The challenge: Achiever never shuts off. Sometimes no matter how many things I get done, there is always more to do. It can be overwhelming to those of us who have the Strength of Achiever. Proper boundaries are essential for this Strength not to burn us out.


The good: I always know where I stand because of my StrengthsFinder Theme of Competition. Scoreboards and precise measures of performance are essential to help me perform well. I also try and help my teammates know where they stand as we work together towards goals.

The challenge: The relentless pursuit of winning and knowing where I stand can also be exhausting. How much is too much? When do I compete? When do I let it go? What is not winnable? Again, managing this Strength comes with its greatness and challenge.
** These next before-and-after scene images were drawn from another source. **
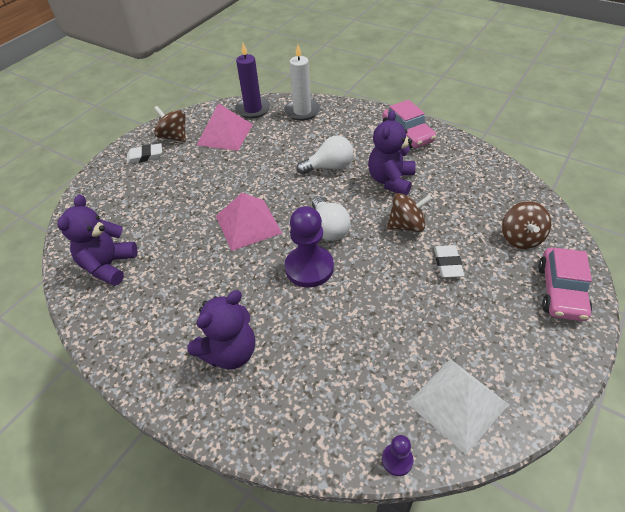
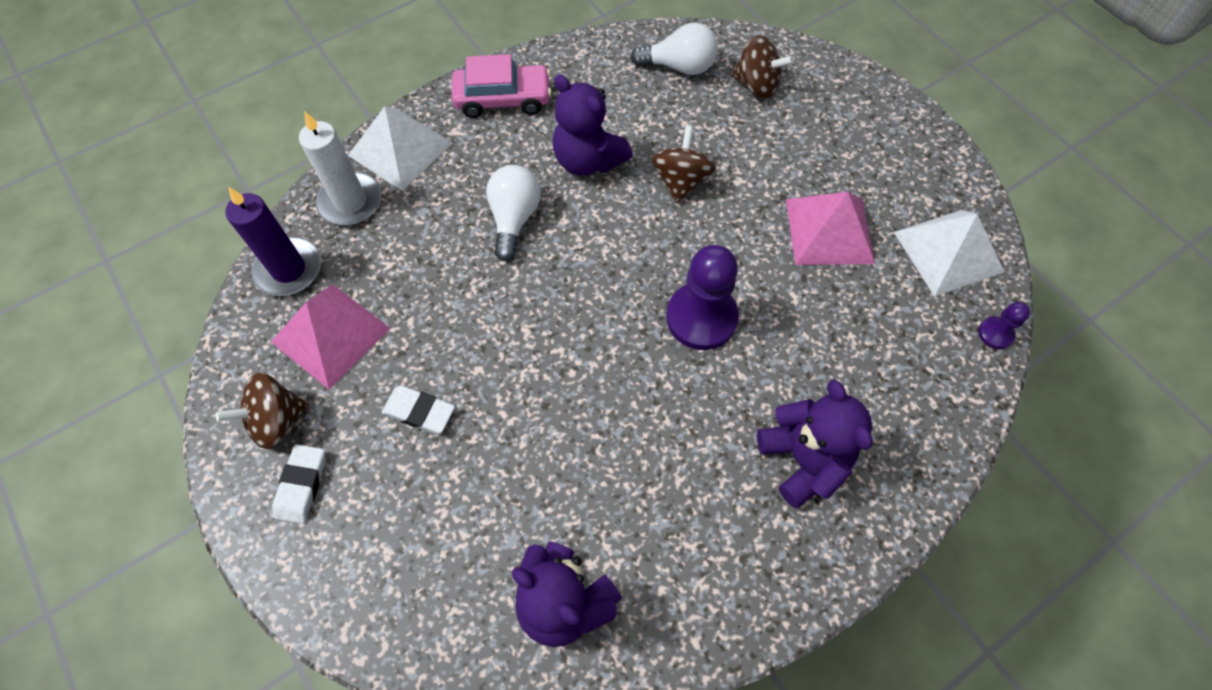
camera: 70 degrees left, 15 degrees up
(248, 224) = (578, 366): pink pyramid -> pink pyramid (829, 230)
(328, 228) = (640, 268): white light bulb -> white light bulb (679, 67)
(345, 113) = (400, 149): none -> white pyramid
(447, 263) = (762, 170): white eraser -> white eraser (419, 411)
(560, 291) = (844, 94): pink car -> none

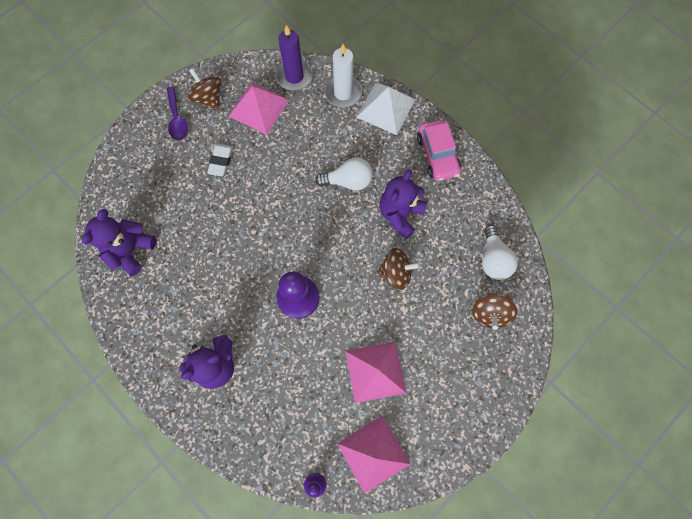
camera: 80 degrees right, 10 degrees up
(302, 485) = (177, 119): white eraser -> purple spoon
(948, 251) = (373, 453): white pyramid -> pink pyramid

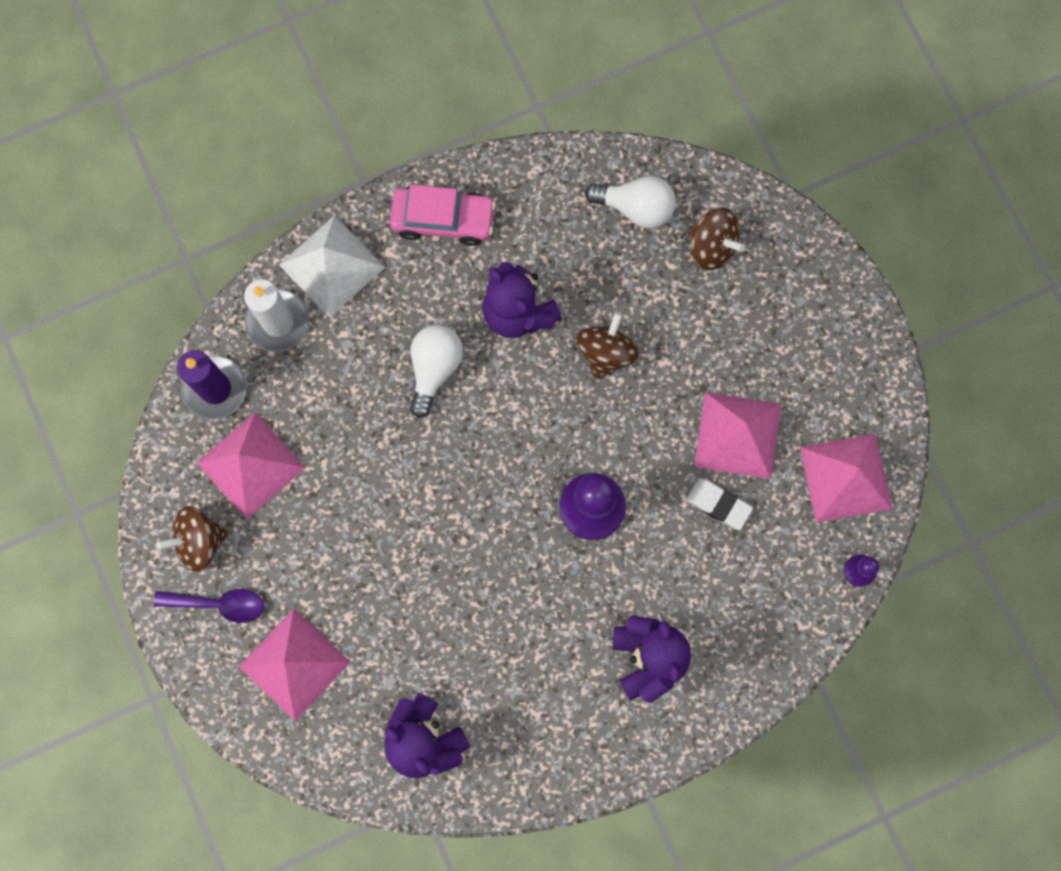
camera: 70 degrees left, 5 degrees up
(155, 167) = (294, 664): none -> pink pyramid
(221, 161) = (324, 555): white eraser -> white eraser (718, 504)

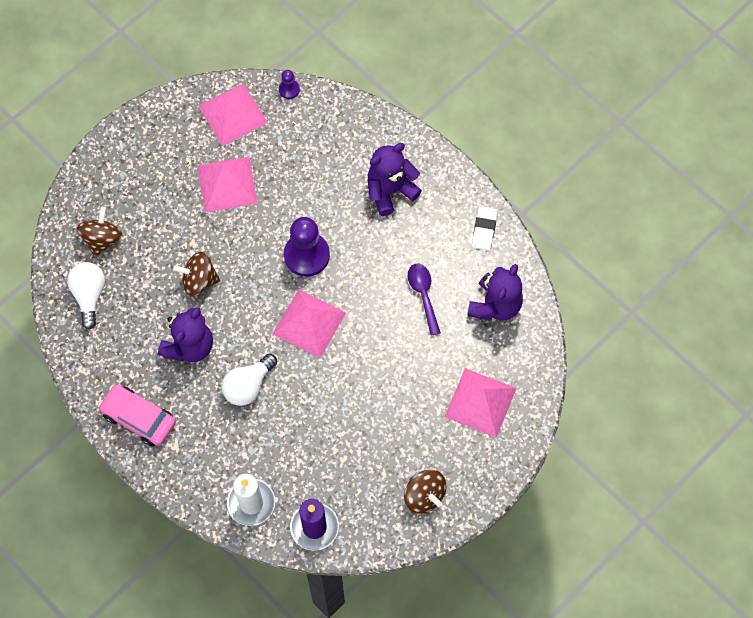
camera: 110 degrees left, 10 degrees down
(219, 604) = (461, 466): purple spoon -> purple spoon (423, 295)
(251, 465) = (359, 482): pink pyramid -> pink pyramid (309, 323)
(331, 265) = (197, 481): white pyramid -> none
(434, 369) = (248, 385): white light bulb -> white light bulb turned 45 degrees counterclockwise
(443, 220) = (139, 418): pink car -> pink car turned 45 degrees counterclockwise
(718, 504) = (277, 181): white eraser -> white eraser (484, 230)

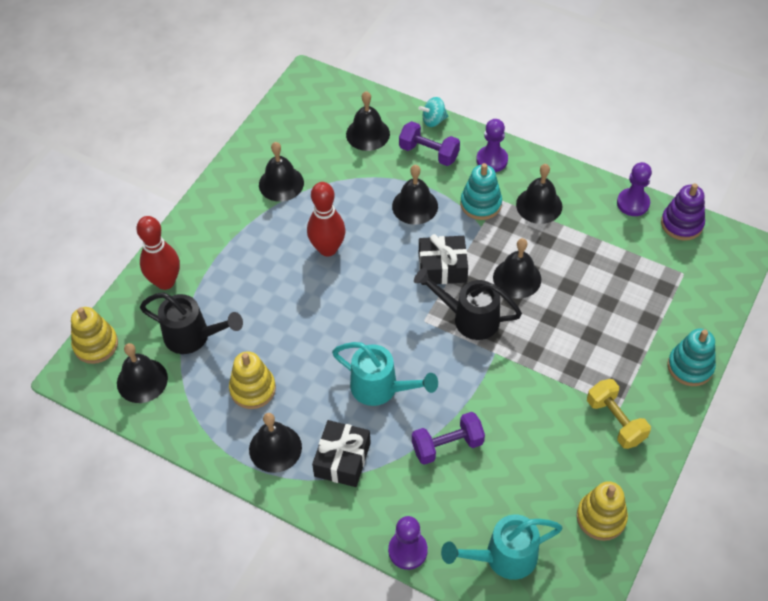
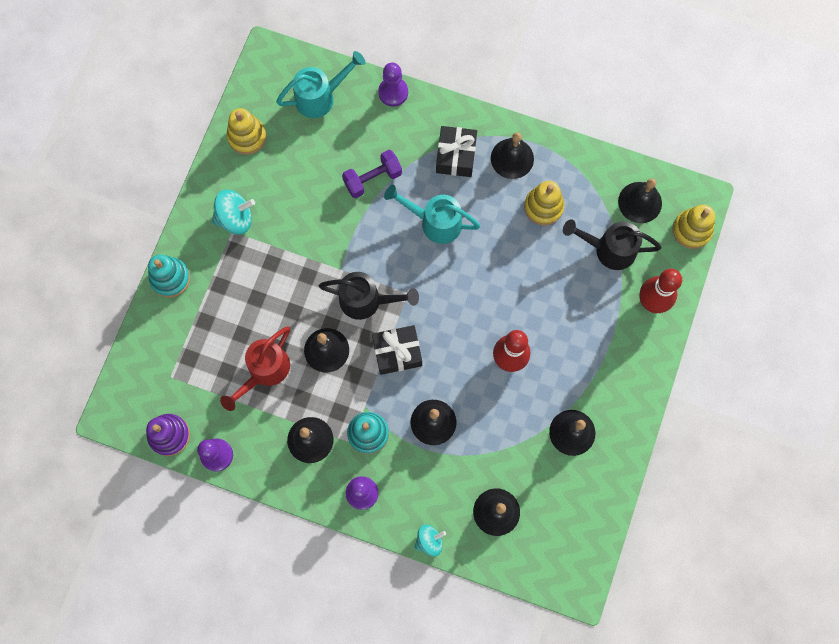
camera: 170 degrees right, 20 degrees up
(429, 153) = (428, 493): purple dumbbell -> none
(583, 267) = (265, 371): none -> red watering can
(615, 421) = (235, 218): yellow dumbbell -> turquoise spinning top

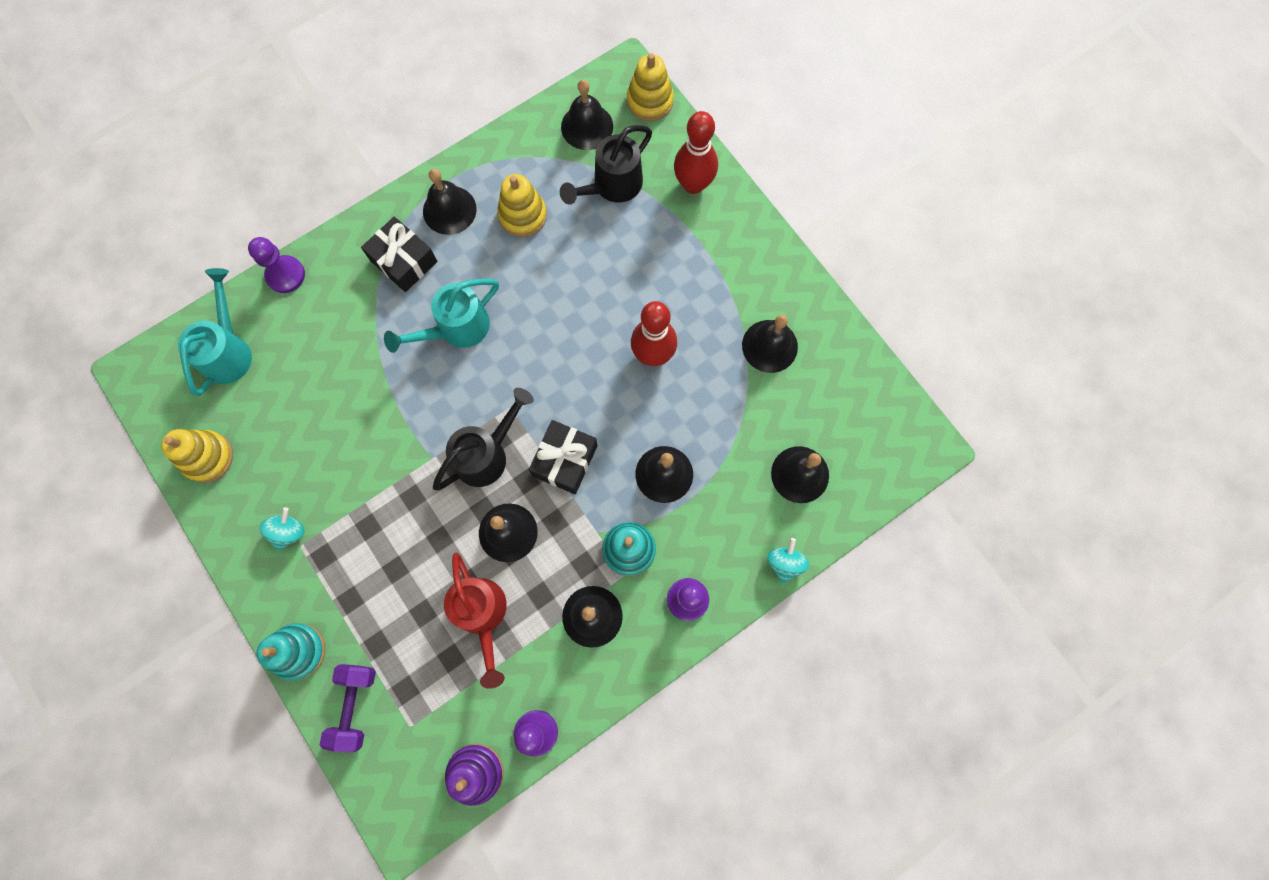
camera: 55 degrees left, 0 degrees up
(235, 218) = (288, 532): turquoise spinning top -> turquoise spinning top, size x0.65
(372, 179) = (361, 359): purple dumbbell -> purple dumbbell (355, 706)

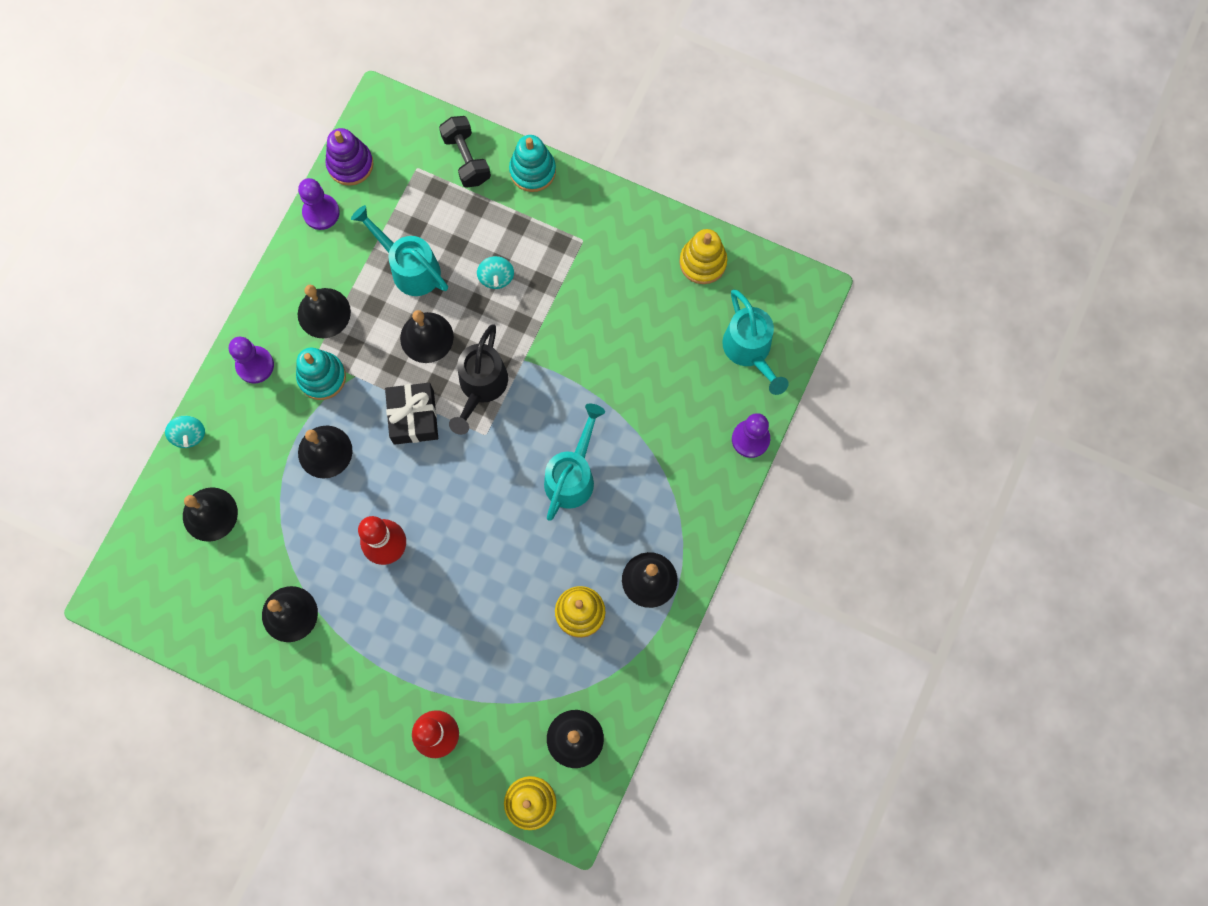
camera: 150 degrees right, 0 degrees up
(288, 532) = (599, 244): turquoise spinning top -> turquoise spinning top (496, 277)
(355, 706) = (466, 159): purple dumbbell -> black dumbbell
(403, 261) = (658, 509): black gift -> none
(482, 615) = (410, 268): red watering can -> turquoise watering can
(612, 186) = (515, 689): black watering can -> none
The good: Connecting people who should be connected is a passion of mine. It is easy to see who will get along with whom in social situations. Building an extensive network of people to resource one another comes natural to me and gives me energy. This is my StrengthsFinder Theme of Woo at work.

The challenge: We want to be liked. If I am having trouble connecting with someone, my Strength of Woo can make me focus on being liked too much, when maybe it just wasn’t meant to be. We are very aware of any social miscues, and those can be hard to let go.


The good: My StrengthsFinder Theme of Significance makes me want my life to matter. I want my vocation to be a way of life, not just a job. My life has to matter, or I quickly will lose interest. I also want other people to be successful and their lives to matter as well.

The challenge: I want to do important things that make a difference. Dealing with things that get in the way of that can be tiresome for those of us with the Strength of Significance.

What about you?

What are the great parts of your Strengths and what are your challenges as you navigate through life with your unique wiring? Use the following reflection activity, alone or with a group, to better understand your Themes of Strength.

  1. Reflecting on your Themes, write down 1 – 3 things about each of them that are positive.
  2. Reflect on the 1 or 2 challenges of each Theme.
  3. Find someone who knows you well, (ideally, who has also done this activity) and share one example each.
  4. Reflect back to each other.
  5. Repeat steps 3 – 4 until you’ve completed all five.
  6. Discuss any big ah-ha moments.

The point of this activity is first to understand your Strengths, and once you do, begin to understand the Strengths of people around you. Self Awareness needs to come first quickly followed by group awareness of Strengths.